_TASK ITEM_:
Your answer must contain each line of the listing in which "shoulder" appears, copied in full.

_LISTED ENTRIES_:
· · ·
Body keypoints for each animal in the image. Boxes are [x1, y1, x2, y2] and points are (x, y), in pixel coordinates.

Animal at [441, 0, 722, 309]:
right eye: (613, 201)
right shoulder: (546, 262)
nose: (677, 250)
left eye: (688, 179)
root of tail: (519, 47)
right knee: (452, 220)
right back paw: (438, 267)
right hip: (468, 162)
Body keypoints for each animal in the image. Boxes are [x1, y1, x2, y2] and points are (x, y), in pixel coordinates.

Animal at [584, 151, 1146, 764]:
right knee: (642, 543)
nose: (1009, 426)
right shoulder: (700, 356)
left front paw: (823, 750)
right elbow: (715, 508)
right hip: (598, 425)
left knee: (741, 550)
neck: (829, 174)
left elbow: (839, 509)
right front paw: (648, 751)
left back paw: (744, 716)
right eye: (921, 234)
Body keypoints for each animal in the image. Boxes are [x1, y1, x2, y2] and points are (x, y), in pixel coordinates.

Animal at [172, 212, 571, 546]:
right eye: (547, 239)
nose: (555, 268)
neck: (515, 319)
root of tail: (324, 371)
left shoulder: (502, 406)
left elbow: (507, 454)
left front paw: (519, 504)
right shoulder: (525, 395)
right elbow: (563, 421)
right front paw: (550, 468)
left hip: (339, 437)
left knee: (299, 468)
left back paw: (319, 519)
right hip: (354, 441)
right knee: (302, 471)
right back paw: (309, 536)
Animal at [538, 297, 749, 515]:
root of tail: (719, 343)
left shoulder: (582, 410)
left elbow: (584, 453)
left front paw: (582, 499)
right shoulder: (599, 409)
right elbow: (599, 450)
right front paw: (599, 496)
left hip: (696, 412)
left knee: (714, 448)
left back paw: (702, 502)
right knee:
· · ·
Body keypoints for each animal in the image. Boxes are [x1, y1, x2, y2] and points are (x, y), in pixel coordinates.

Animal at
· · ·
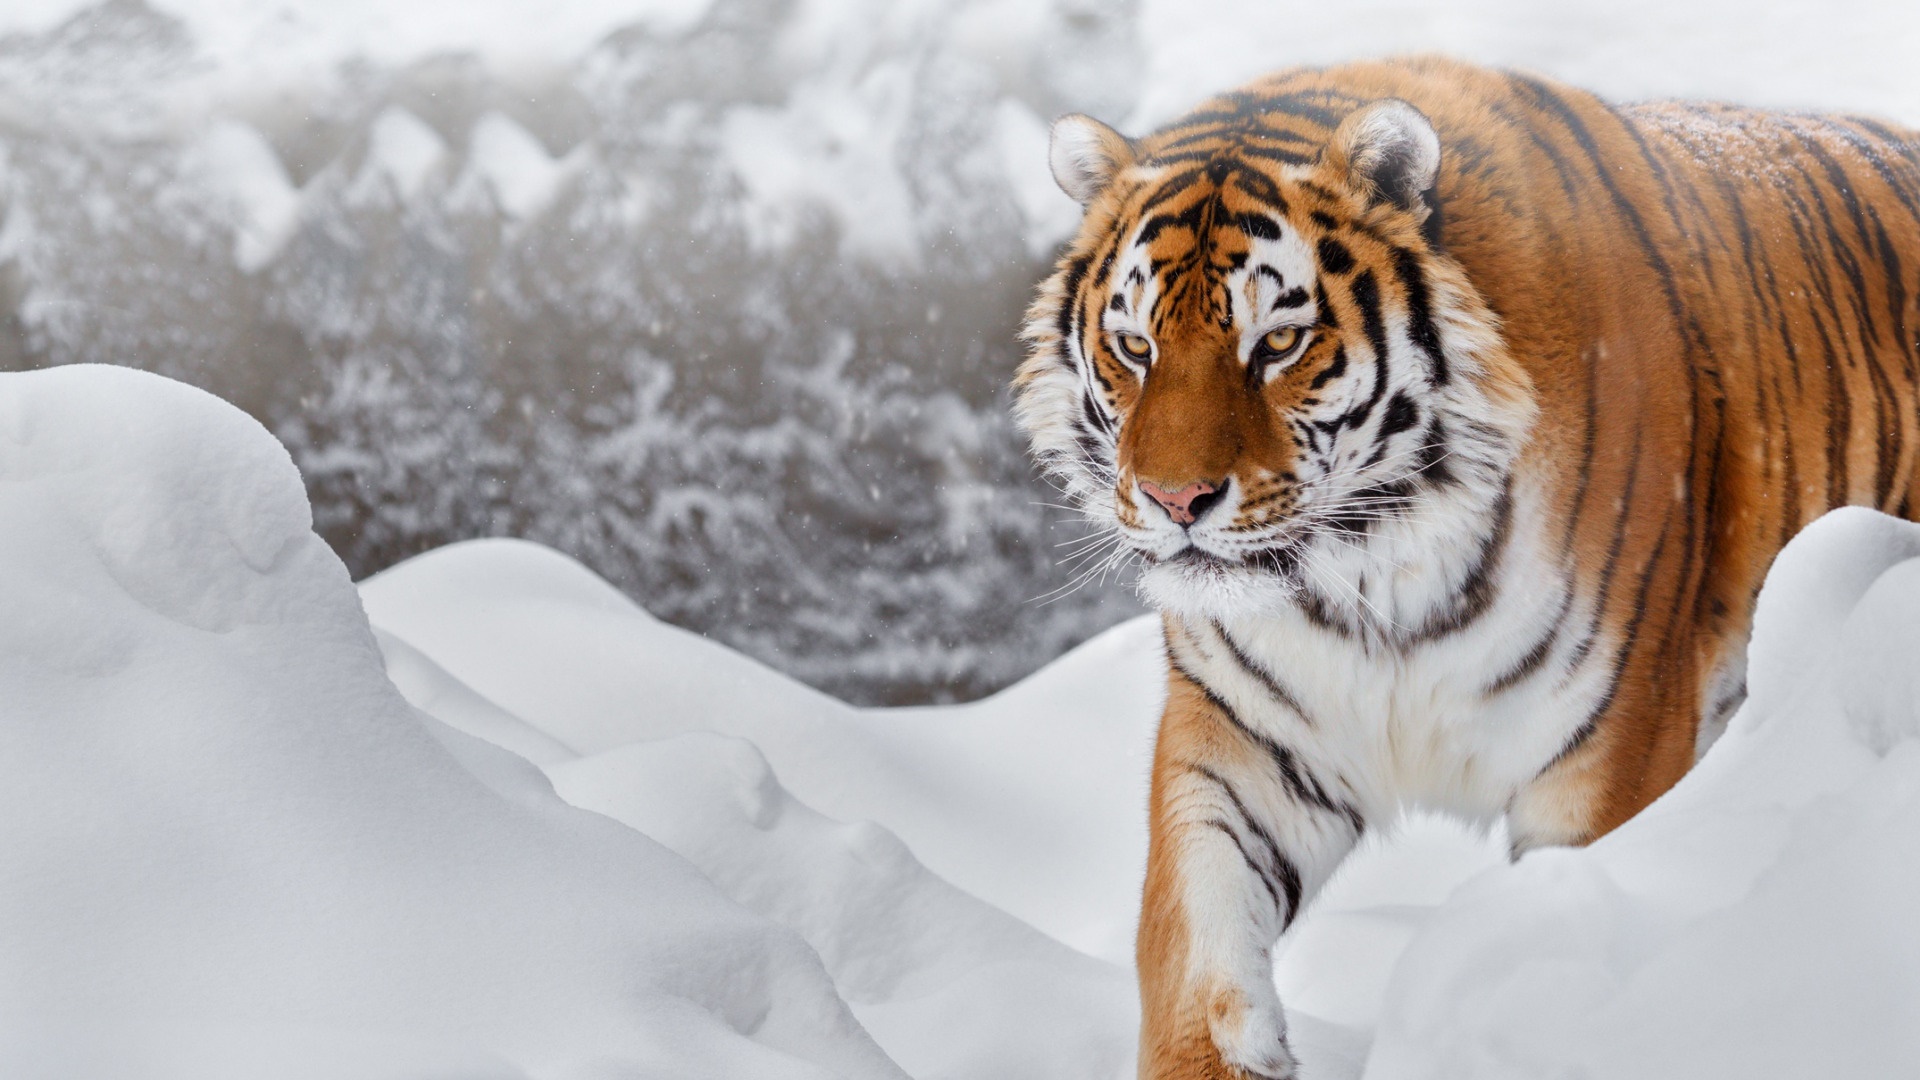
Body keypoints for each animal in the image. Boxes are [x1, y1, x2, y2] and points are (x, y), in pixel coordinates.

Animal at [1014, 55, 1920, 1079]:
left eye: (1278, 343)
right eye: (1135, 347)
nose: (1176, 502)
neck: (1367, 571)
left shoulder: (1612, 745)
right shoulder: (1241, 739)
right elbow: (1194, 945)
· · ·
_SOLUTION TO THIS EXERCISE_:
right shoulder: (546, 262)
right shoulder: (700, 356)
left shoulder: (502, 406)
right shoulder: (525, 395)
left shoulder: (582, 410)
right shoulder: (599, 409)
left shoulder: (1612, 745)
right shoulder: (1241, 739)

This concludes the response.